松浦伝統の精霊船展示 麦わらと竹で製作 市の無形民俗文化財

市の無形民俗文化財に指定されている麦わらと竹で作られた立町の精霊船=松浦市志佐町

 長崎県松浦市志佐町浦免の立町地区で15日、市の無形民俗文化財に指定されている麦わらと竹を使った伝統的な精霊船が飾られ、住民が供え物をして先祖を弔った。

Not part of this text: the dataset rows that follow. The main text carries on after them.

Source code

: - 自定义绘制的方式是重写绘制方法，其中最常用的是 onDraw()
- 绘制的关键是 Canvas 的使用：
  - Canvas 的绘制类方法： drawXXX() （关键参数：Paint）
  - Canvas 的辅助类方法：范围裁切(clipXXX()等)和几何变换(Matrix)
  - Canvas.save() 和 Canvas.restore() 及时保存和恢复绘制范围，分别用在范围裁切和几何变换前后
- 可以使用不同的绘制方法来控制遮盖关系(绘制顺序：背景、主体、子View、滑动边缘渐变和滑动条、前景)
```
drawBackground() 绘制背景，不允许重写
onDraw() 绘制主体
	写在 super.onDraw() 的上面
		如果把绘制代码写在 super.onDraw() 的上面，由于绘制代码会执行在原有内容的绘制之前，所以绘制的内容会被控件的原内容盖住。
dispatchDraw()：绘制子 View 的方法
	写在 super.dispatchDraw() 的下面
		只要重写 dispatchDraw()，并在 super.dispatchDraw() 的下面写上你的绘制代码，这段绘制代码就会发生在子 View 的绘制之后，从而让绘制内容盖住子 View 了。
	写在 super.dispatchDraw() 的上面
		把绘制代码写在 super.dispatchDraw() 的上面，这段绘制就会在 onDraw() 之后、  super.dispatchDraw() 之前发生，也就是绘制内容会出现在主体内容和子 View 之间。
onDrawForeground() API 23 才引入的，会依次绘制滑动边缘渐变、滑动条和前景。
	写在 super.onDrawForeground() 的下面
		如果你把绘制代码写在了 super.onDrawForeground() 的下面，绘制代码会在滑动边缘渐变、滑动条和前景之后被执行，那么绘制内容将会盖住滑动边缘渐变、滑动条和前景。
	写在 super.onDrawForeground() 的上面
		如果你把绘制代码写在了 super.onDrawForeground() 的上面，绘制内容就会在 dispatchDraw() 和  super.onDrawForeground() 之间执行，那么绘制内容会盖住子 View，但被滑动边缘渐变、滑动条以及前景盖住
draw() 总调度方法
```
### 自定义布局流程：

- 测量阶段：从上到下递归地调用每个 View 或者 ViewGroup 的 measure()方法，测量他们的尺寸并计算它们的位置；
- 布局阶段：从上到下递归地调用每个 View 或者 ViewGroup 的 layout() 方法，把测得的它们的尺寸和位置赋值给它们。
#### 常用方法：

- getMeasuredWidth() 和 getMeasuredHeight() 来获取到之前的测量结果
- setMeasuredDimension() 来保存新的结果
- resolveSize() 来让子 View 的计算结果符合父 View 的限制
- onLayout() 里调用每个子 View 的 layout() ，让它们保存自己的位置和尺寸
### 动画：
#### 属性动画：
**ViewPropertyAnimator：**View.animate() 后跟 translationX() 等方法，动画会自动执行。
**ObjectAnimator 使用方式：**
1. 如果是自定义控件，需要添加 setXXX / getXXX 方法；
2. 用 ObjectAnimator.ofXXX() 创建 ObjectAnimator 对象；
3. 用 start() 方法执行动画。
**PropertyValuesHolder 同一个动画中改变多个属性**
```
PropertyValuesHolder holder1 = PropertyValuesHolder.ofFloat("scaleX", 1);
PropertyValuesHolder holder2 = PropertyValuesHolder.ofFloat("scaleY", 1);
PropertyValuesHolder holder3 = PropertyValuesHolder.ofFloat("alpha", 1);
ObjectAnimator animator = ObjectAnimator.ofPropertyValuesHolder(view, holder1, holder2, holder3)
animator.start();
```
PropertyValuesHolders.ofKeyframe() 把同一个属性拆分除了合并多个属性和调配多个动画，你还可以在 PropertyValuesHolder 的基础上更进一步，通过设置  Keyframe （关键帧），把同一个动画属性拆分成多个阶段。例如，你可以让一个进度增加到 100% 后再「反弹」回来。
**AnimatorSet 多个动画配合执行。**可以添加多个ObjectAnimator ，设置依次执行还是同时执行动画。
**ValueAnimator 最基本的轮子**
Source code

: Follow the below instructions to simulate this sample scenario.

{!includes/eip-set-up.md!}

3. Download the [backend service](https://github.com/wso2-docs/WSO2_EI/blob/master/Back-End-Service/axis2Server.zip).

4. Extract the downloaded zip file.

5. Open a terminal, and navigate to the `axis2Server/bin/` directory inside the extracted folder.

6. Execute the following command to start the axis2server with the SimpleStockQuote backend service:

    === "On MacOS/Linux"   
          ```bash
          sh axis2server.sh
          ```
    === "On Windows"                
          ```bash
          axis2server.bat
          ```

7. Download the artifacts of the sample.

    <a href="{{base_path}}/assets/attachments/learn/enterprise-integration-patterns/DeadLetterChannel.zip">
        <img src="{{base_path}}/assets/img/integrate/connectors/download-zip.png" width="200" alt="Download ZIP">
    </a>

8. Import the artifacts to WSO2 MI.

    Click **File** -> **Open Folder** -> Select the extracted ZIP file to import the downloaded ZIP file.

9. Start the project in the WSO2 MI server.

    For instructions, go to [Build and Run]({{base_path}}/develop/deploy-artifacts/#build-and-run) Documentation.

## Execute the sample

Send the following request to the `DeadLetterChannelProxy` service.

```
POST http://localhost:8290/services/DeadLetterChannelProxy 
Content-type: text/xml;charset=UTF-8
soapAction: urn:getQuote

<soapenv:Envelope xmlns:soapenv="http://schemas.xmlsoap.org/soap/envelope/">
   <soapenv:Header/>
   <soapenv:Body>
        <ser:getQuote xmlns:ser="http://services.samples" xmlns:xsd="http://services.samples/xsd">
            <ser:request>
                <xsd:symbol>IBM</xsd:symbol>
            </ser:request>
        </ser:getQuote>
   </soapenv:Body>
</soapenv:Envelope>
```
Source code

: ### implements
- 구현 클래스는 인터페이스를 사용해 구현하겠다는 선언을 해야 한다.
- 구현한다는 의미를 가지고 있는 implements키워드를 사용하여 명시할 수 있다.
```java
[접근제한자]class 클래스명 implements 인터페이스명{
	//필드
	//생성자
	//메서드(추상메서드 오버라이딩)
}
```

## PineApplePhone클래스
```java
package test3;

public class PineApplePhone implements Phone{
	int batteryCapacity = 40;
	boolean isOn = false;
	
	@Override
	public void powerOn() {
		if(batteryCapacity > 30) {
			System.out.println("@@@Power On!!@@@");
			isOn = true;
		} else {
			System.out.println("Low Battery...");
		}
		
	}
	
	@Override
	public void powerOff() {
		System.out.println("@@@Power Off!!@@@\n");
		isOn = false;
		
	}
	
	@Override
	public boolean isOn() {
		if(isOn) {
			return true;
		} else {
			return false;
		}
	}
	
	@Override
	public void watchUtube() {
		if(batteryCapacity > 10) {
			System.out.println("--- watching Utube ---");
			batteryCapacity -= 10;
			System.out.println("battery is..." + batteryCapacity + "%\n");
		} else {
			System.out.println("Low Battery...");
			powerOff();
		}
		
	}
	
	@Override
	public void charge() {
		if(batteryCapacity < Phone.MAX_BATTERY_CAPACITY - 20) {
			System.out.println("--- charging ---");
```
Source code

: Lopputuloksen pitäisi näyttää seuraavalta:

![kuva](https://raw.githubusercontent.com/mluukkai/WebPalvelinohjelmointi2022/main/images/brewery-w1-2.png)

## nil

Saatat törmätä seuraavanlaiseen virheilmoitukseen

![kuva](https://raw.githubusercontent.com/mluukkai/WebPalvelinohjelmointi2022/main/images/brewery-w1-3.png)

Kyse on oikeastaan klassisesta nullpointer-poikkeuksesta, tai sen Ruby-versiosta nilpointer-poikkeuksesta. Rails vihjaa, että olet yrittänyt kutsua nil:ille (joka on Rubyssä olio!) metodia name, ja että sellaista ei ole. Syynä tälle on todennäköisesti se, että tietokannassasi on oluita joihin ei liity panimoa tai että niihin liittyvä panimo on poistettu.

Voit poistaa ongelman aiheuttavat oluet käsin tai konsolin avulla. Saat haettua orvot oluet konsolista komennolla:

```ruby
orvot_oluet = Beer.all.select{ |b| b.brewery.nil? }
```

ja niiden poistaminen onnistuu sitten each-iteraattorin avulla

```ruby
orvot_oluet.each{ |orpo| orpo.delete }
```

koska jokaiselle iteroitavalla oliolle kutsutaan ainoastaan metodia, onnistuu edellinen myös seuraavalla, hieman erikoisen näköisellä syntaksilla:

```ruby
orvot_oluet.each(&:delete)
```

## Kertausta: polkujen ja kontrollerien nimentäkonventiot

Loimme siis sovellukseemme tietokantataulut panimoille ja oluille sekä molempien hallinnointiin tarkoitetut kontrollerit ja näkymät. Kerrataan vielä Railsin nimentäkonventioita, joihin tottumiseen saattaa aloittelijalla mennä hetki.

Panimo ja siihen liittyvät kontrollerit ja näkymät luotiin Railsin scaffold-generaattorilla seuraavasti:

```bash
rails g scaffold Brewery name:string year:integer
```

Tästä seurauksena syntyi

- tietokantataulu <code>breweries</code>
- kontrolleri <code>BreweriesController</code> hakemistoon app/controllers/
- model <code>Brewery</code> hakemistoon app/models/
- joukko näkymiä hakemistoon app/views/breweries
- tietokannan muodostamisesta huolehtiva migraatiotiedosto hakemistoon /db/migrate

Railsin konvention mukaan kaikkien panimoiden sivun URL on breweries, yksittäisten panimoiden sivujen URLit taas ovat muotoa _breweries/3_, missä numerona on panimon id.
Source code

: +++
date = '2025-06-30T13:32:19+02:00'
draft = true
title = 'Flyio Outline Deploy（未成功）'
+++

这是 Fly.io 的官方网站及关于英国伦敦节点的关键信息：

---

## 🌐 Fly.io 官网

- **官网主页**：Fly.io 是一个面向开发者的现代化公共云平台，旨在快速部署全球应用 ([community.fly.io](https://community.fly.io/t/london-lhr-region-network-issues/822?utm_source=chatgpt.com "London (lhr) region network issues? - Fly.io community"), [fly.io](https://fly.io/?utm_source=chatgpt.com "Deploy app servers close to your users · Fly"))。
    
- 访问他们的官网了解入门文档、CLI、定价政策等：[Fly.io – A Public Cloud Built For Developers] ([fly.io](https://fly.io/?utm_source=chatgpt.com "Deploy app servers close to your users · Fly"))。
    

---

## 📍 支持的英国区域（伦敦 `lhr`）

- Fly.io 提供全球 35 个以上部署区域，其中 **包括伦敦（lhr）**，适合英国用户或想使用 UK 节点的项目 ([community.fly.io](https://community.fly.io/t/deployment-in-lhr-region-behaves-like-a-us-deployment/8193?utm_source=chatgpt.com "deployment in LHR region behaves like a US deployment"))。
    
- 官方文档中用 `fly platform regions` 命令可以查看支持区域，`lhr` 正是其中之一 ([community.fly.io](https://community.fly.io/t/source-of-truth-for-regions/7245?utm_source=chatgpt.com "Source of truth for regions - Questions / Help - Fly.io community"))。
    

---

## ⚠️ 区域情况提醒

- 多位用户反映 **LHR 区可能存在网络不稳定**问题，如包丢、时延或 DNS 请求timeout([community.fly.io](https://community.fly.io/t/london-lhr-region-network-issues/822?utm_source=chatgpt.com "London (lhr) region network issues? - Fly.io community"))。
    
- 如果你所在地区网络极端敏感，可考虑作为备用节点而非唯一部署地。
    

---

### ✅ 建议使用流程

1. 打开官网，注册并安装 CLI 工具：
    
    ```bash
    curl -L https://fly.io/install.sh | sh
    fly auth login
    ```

 浦免の精霊船は元寇(げんこう)の犠牲者を供養したのが始まり。以前は浦免の6地区ごとに製作していたが、近年はわらが手に入りづらくなったことに加え、人口減で作り手も減ったことから、昔ながらのわら船を作るのは立町地区だけになった。
 わら船は14日に住民25人が平戸市の農家から運んだ軽トラック1台分のわらを編んだり、縄で束ねたりして一日がかりで製作した。
 今年は新型コロナウイルスの影響で、精霊流しの行事と恒例の花火大会は中止となり、「庭見せ」といわれる町内での展示だけを実施。住民が次々とわら船に供え物を納め、先祖の霊を供養していた。
 わら船は夕方、志佐川河口の流し場まで運ばれ、午後8時から打ち上げられた75発の花火を送り火に、形だけの精霊流しの儀式があった。町内会長の野元正彦さん(68)は「年々材料のわらの入手や作り手の確保が難しくなっている」と伝統を守り継いでいく厳しさを話した。